Marc Lemonier,« La philo selon Les tontons flingueurs »

Film mythique et dit “culte” sorti en 1963, le film de Laut­ner qui met en avant des truands au verbe haut et au lever de coude leste au pos­sible, servi par les dia­logues sur mesure de Michel Audiard, ali­mente depuis belle lurette maintes ana­lyses.

Que l’on se penche sur Les ton­tons flin­gueurs pour les décor­ti­quer sous la loupe phi­lo­so­phique paraît en ce sens une excel­lente idée, manière de déni­cher du concept sous la farce truculente.

Encore faudrait-il que l’approche ana­ly­tique du sup­port fil­mique et des répliques soit menée avec l’approfondissement et la jus­ti­fi­ca­tion mini­male atten­dus, ce qui n’est pas le cas ici : le lien avancé entre le scé­na­rio et des thé­ma­tiques telles que la mort, la vérité, la ser­vi­tude volon­taire, le pou­voir, l’histoire, les échanges, la foi, la bana­lité du mal, la vio­lence, la maïeu­tique socra­tique demeurent en effet trop super­fi­cielles pour être rece­vables par le lec­teur. Seules les fiches pro­po­sées en contre­point sur cer­tains phi­lo­sophes (Tho­mas d’Aquin, Sim­mel, Rous­seau, Hobbes, Spi­noza, Kant, Arendt) ou cou­rants de pen­sées paraissent bien menées — à l’instar de celles consa­crées aux par­cours des acteurs — , le reste étant sou­vent déroulé à la vitesse de la lumière et plus imposé qu’exposé.

Si l’on sent bien l’attachement de Lemo­nier aux répliques “mora­listes” d’Audiard, c’est sur­tout le suivi édi­to­rial de l’ouvrage qui pose ques­tion et laisse au moins cir­cons­pect tant il y a de fautes et de coquilles au fil des pages : règles élé­men­taires de la ponc­tua­tion oubliées, fautes sur le nom des auteurs, oubli de mots dans les phrases, lap­sus (cer­ti­tude au lieu de ser­vi­tude) etc.

Bref, tout concourt à pen­ser que ce texte n’a pas été relu comme il aurait dû l’être, ce qui fait que la forme rejoint, las, le fond dans sa dimen­sion super­fi­cielle.
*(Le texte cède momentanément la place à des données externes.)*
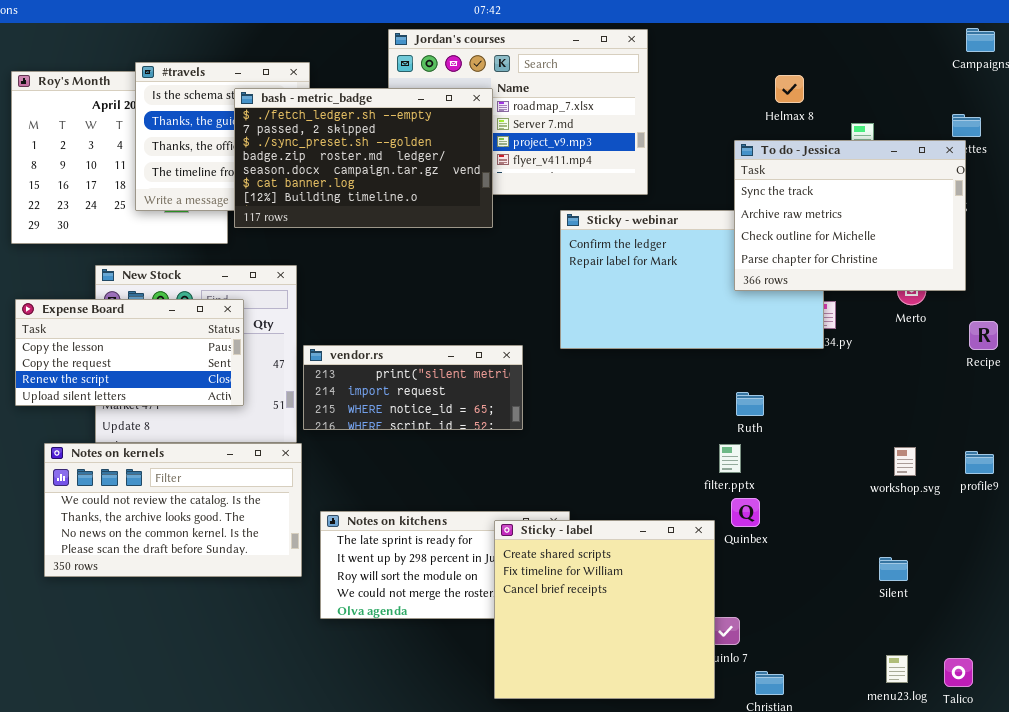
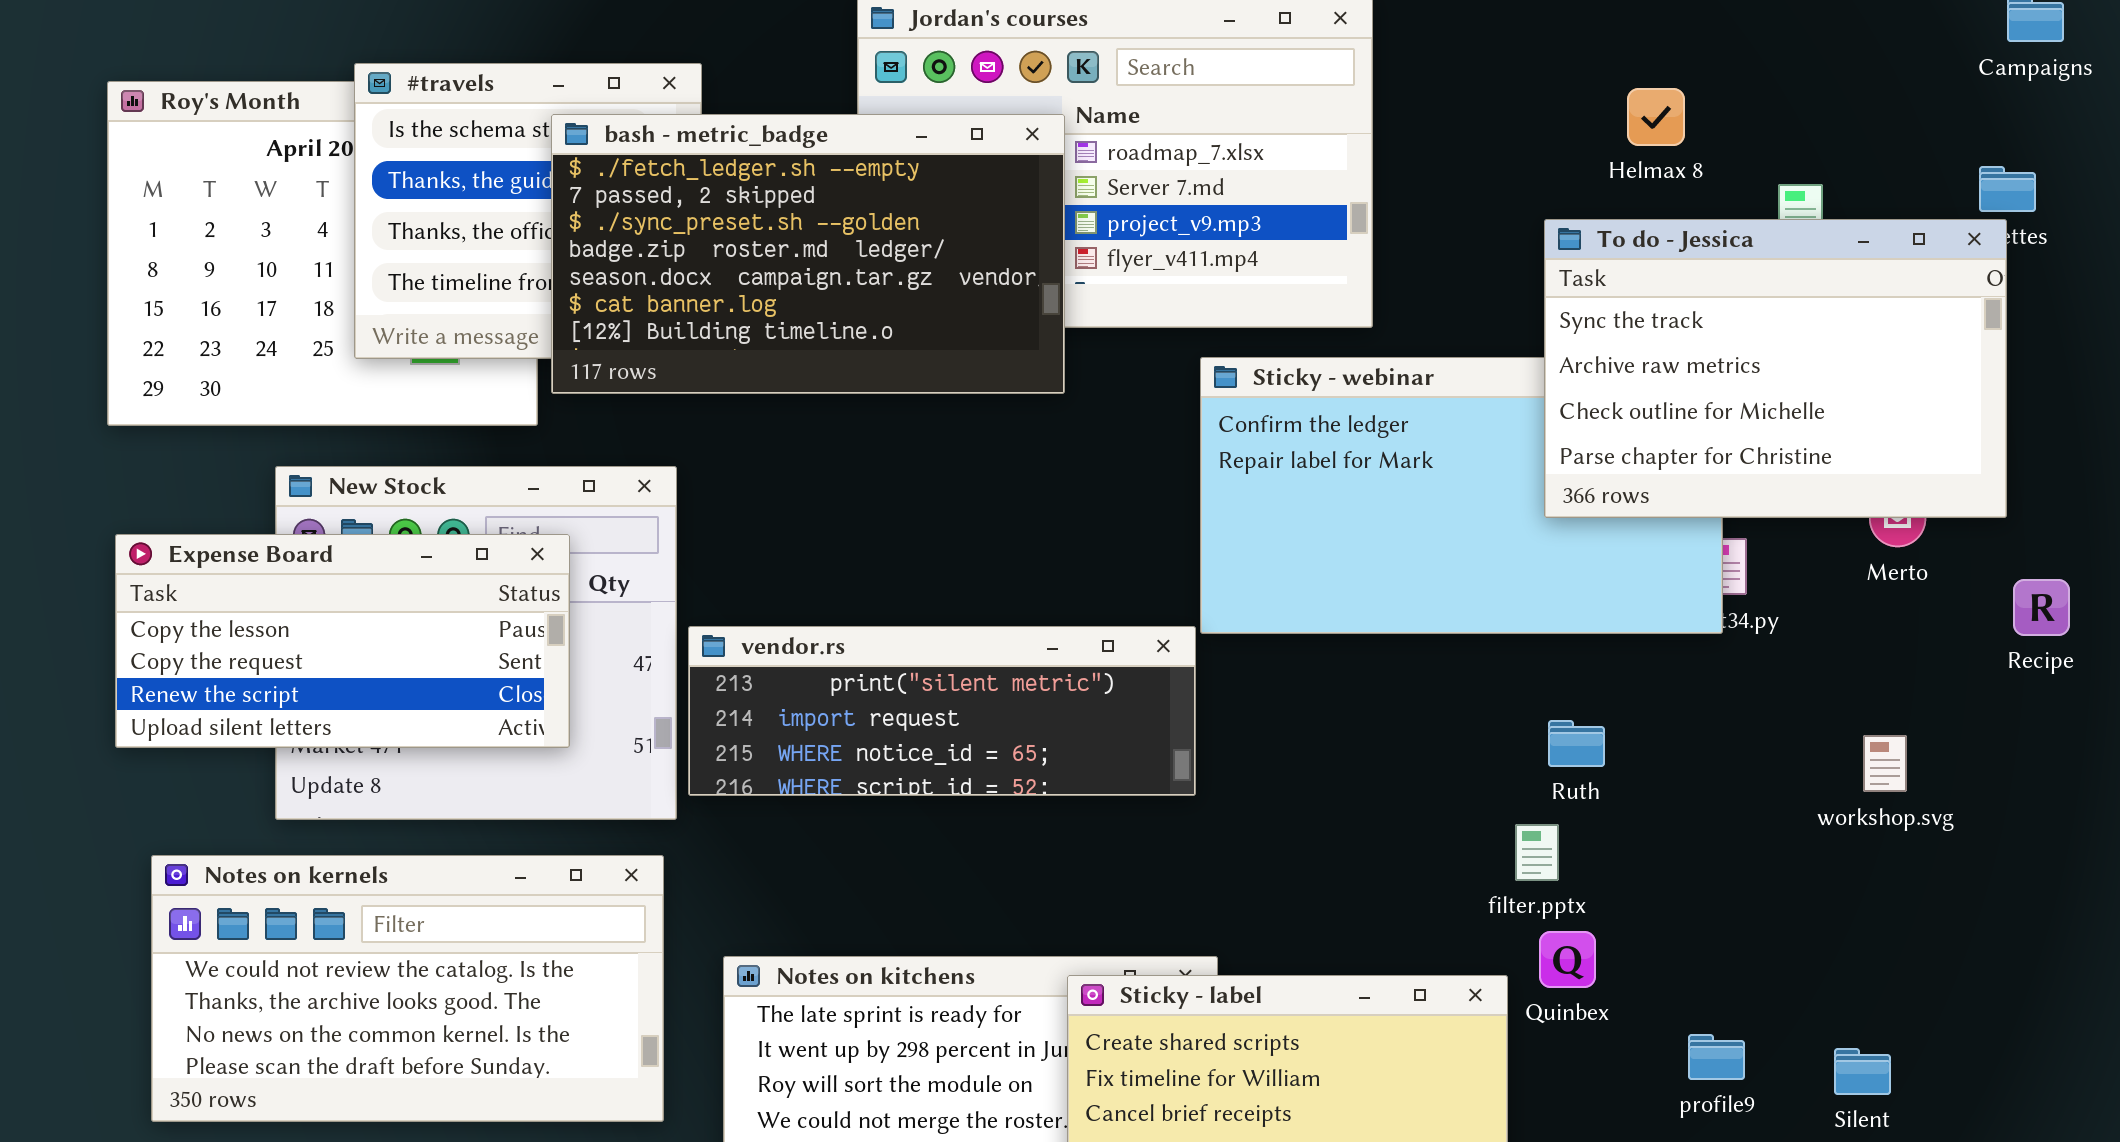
vendor.rs: [303,345,523,430] -> [688,626,1196,796], resized
Notes on kernels: [44,443,302,577] -> [151,855,664,1122], moved
workshop.svg: [894,447,916,476] -> [1863,735,1907,792], moved
profile9: [965,451,994,474] -> [1688,1034,1745,1080], moved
Il est même assez éton­nant somme toute que, dédié à un film qui n’a jamais pré­tendu être une thèse d’Etat, l’auteur se per­mette de consa­crer autant de pages au passé col­la­bo­ra­tion­niste d’Audiard pen­dant l’Occupation : est-ce bien le lieu pour mettre en avant ce type d’information dans un contexte visant à pré­sen­ter le sens phi­lo­so­phique d’un film grand public ?

En défi­ni­tive, le “mode de vie en société” ou encore la méfiance envers “les faux-semblants” qu’est censé incar­ner le film ne sont jamais expli­ci­tés ni fon­dés. L’auteur, on en est bien désolé, argue de ren­vois à des auteurs du cor­pus phi­lo­so­phique qui demeurent de fait gra­tuits (ainsi du rap­pro­che­ment des plus expé­di­tifs avec Spi­noza) et l’on reste sur sa faim, davan­tage frus­tré qu’éclairé par cette approche.

louis taillan­dier

Marc Lemo­nier, La philo selon Les ton­tons flin­gueurs, édi­tions de l’opportun, jan­vier 2022, 160 p. — 13,90 €.